Thursday, August 07, 2014

Tracking Down a Memory

I don't know how your memory works, but mine tends to shake me to attention without any obvious provocation. So it was when I caught myself thinking about my mother, and not ten seconds later was on eBay bidding on a bottle of perfume I hadn't thought about in (at least) forty years. I'd have been happy to find an empty bottle with a residual scent, but $27.00 dollars later I had half of a large bottle of Judith Muller's 60's scent, Bat-Sheba. A bit leaked in the shipping, but there's still a lot of perfume that has concentrated over the last four decades. I wiped off the bottle, and an hour later the scent is still clinging to my hands. This isn't a perfume for the timid.

I smell patchouli, sandalwood, the head shop/record store on Skokie Blvd, and my mother around 1970. I know that's kinda a vague description so here's a better review of the fragrance that isn't caught up in all the emotional baggage of a middle aged woman missing her mum.

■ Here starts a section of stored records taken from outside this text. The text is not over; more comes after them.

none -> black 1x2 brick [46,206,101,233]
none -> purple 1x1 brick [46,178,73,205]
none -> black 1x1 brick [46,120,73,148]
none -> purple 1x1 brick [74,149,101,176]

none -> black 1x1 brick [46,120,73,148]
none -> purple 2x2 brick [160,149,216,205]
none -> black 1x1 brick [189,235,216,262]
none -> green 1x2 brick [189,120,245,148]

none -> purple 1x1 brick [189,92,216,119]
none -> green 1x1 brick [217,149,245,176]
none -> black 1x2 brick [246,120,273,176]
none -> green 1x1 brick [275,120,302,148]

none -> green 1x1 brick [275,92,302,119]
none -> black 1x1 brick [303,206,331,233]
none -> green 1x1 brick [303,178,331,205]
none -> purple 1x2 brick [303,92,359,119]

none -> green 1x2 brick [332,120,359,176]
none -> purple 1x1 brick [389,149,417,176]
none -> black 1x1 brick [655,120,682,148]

http://yesterdaysperfume.typepad.com/yesterdays_perfume/2010/01/bat-sheba-by-judith-muller-1966.html

There's definitely an incense smell. Danny retreated to his room to escape it, but I can't stop sniffing my hands (which would look kinda weird if I were out in public, but I'm at home). This isn't an everyday perfume (or a long ride in the car perfume unless you knew the other passengers liked it)but I can see occasions where I would (very sparingly) wear it. For me, it is a memory in a beautiful little genie bottle I can place on my perfume tray to summon a memory (and if I'm honest, a good cry) when I need it.

2 comments:

pastcaring said...

Olfactory memory is the most powerful, I think. I only have to smell pipe smoke (which doesn't happen very often, no one smokes a pipe any more) and I am transported to childhood - my dad, uncles and grandad all smoked pipes. I used to love the smell of tobacco and ask them to undo their tins so I could stick my nose in it. The smoke, well, that's not such a nice smell (and those yellow ceilings as a result...) but still very nostalgic.
I've never heard of this perfume, but I totally understand the desire to smell that smell again. Anything that includes the description "my mother around 1970" must smell great, right? I'm sorry you miss her. xxxx

Connie said...

This is such a wonderful post. I've never heard of this perfume but I TOTALLY know how it smells. You describe it so well. Such a sweet memory of your most amazing mom. When my kids were born I made a conscious decision to wear the same scent always so that they would have a scent memory of me. For better or worse when they smell Tresor they will think of me.